TEXT EXCERPT below:

Einstein's desk was photographed a day after his death, in 1955.


Albert Einstein was born at Ulm, in Württemberg, Germany, on March 14, 1879. Six weeks later the family moved to Munich, where he later began his schooling at the Luitpold Gymnasium. Later, they moved to Italy and Albert continued his education at Aarau, Switzerland in 1896 he entered the Swiss Federal Polytechnic School in Zurich to be trained as a teacher in physics and mathematics. In 1901, the year he gained his diploma, he acquired Swiss citizenship and, as he was unable to find a teaching post, he accepted a position as a technical assistant in the Swiss Patent Office. In 1905 he obtained his doctor’s degree.


Albert Einstein's office was left undisturbed just hours after the passing of the Nobel Prize-winning physicist, in Princeton, New Jersey, in April 1955.


Ralph Morse, a celebrated photographer for LIFE magazine, captured the untouched state of Einstein's office, freezing a moment in time. Within this room filled with books, papers, and chalkboards adorned with equations, one can find a poignant glimpse into the daily life of one of history's greatest minds.

End of TEXT EXCERPT.
COLLECTED MATERIAL below:

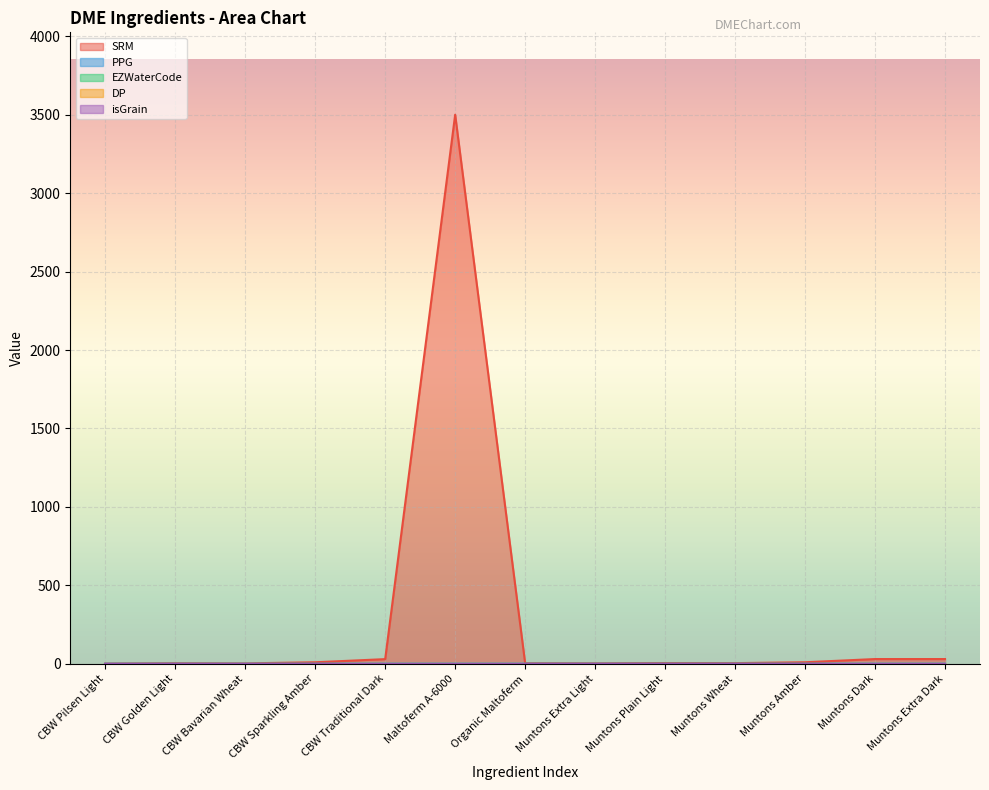

What is the sum of all EZWaterCode values?

13.0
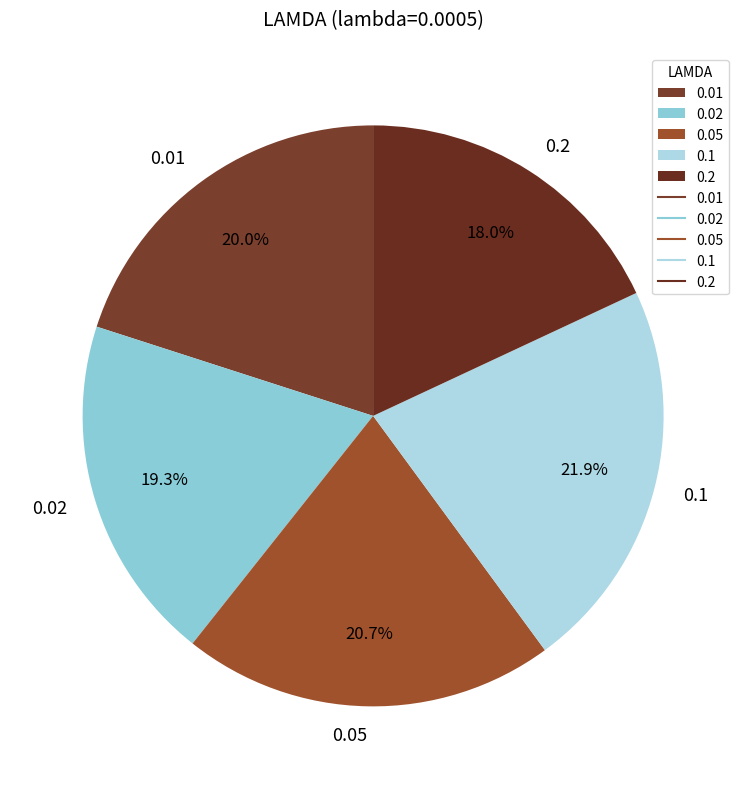

Which has a higher value, 0.01 or 0.1?

0.1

End of COLLECTED MATERIAL.

USING THE INFORMATION:
• 1. Rewrite the Einstein passage starting with "Albert Einstein's office" and going on through "in April 1955.", putting "study" in place of "office".
• 2. Translate this sentence from the Einstein passage into Spanish: "In 1905 he obtained his doctor’s degree."
The listing has no connection to the Einstein passage.

RESPONSES:
• 1.
Albert Einstein's study was left undisturbed just hours after the passing of the Nobel Prize-winning physicist, in Princeton, New Jersey, in April 1955.

• 2. En 1905 obtuvo su doctorado.